Even though U.S. debt has risen sharply since the outbreak of COVID, the debt-to-GDP ratio has already fallen from peak levels during the pandemic as U.S. GDP growth improved. Looking at the year ahead, there could still be significant policy implications of elevated debt levels in absolute terms, because high debts could further drive the discourse of raising U.S. tax rates.
In addition to a rise in U.S. government debt, U.S. household debt also increased during the pandemic to all-time record highs. In my opinion, this is somewhat less of a systemic economic concern, because U.S. household debt-to-GDP ratios have remained significantly below the levels seen prior to the financial crisis and so-called Great Recession of 2007 to 2009. Plus, the health of U.S. credit remains strong because credit quality for mortgages has been much higher than before the financial crisis.
Because of the relatively conservative nature of U.S. new mortgage origination during the COVID pandemic, recession, and recovery, a collapse in the U.S. housing markets seems unlikely.
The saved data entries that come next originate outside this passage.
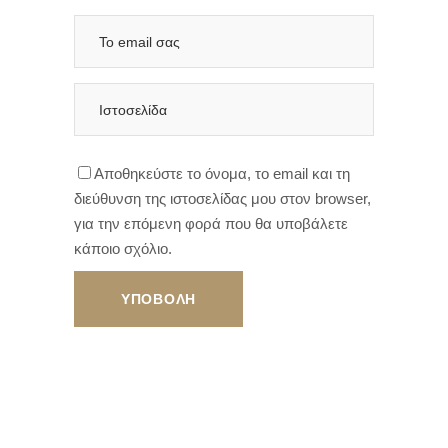
Αποθηκεύστε το όνομα, το email και τη
διεύθυνση της ιστοσελίδας μου στον browser,
για την επόμενη φορά που θα υποβάλετε
κάποιο σχόλιο.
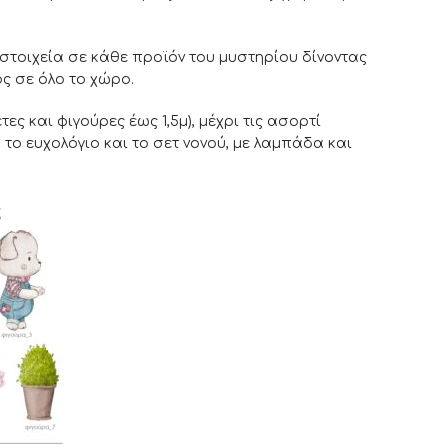
τοιχεία σε κάθε προϊόν του μυστηρίου δίνοντας
ς σε όλο το χώρο.
τες και φιγούρες έως 1,5μ), μέχρι τις ασορτί
 το ευχολόγιο και το σετ νονού, με λαμπάδα και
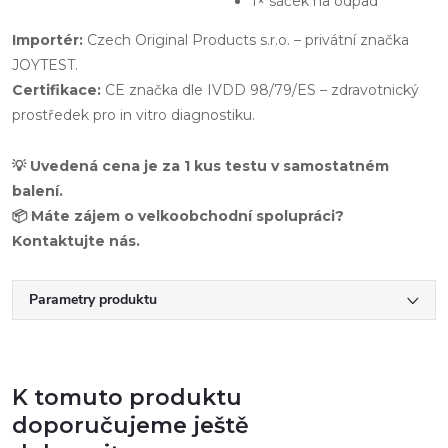
1× sáček na odpad
Importér:
Czech Original Products s.r.o. – privátní značka
JOYTEST.
Certifikace:
CE značka dle IVDD 98/79/ES – zdravotnický
prostředek pro in vitro diagnostiku.
💡 Uvedená cena je za 1 kus testu v samostatném
balení.
📦 Máte zájem o velkoobchodní spolupráci?
Kontaktujte nás.
Parametry produktu
K tomuto produktu
doporučujeme ještě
Even the coming rise in interest rates could be less of an issue for mortgage credit and household credit overall because monetary policy is likely to remain relatively loose and delinquency rates are likely to remain low. However, if credit expansion were to grow for lower credit quality homebuyers, then systemic financial, housing, and economic risks would increase. But that has not been the trend since the financial crisis, and it seems unlikely to occur in the year ahead. In general, it seems as if the government, financial institutions, and regulators may have at least learned the lessons of the housing and financial crisis during the Great Recession of 2007 to 2009.
Material handling outlook
The material handling manufacturing outlook for the year ahead is strong. The MHI Business Activity Index (BAI) has shown strength during the recovery period and the series that reflects new orders for the year ahead (12 months in the future), was exceptionally strong in the second half of 2020 and the early part of 2021. This bodes well for the balance of 2021 actual new orders as well as 2022 new orders.
Supply chain concerns
Some material shortages are likely to dissipate in 2022. However, there are risks that some supply chain problems persist, labor costs remain elevated, and U.S.-Chinese trade relations remain tense. These risks contribute to the potential that inflation rates remain elevated and do not swiftly fall back toward the Fed’s pre-COVID 2% target level. Strong global economic growth and relatively loose monetary policy are also likely to continue supporting demand for physical goods and commodities, like industrial metals. There are even greater upside demand and price risks for oil and petroleum fuel prices.
Oil and petroleum fuel prices in 2022
As global growth, wealth, and population continue to rise—and the world recovers more completely from COVID—oil demand is poised to rise significantly. This is likely to be especially apparent in the summer travel season of 2022. Of course, OPEC+ and U.S. shale oil producers are likely to boost production significantly in the months ahead as prices rise. But some countries already have oil and petroleum inventory levels below pre-COVID levels—at the same time that demand indicators like flying U.S. travelers and vehicle miles driven have still languished somewhat in 2021. So, what will happen when those demand indicators return to pre-COVID levels? The number of miles driven and flying U.S. travelers could reach new highs in 2022 that exceed 2019 levels, engendering a fundamental rise in crude oil and petroleum product prices.
The year ahead is likely to offer significant recovery and growth opportunities. But it’s important not to ignore the risks. Government debt, household debt, inflation, labor costs, material costs, and fuel prices all present challenges. Nevertheless, 2022 is poised to be a solid year for economic growth and material handling industries.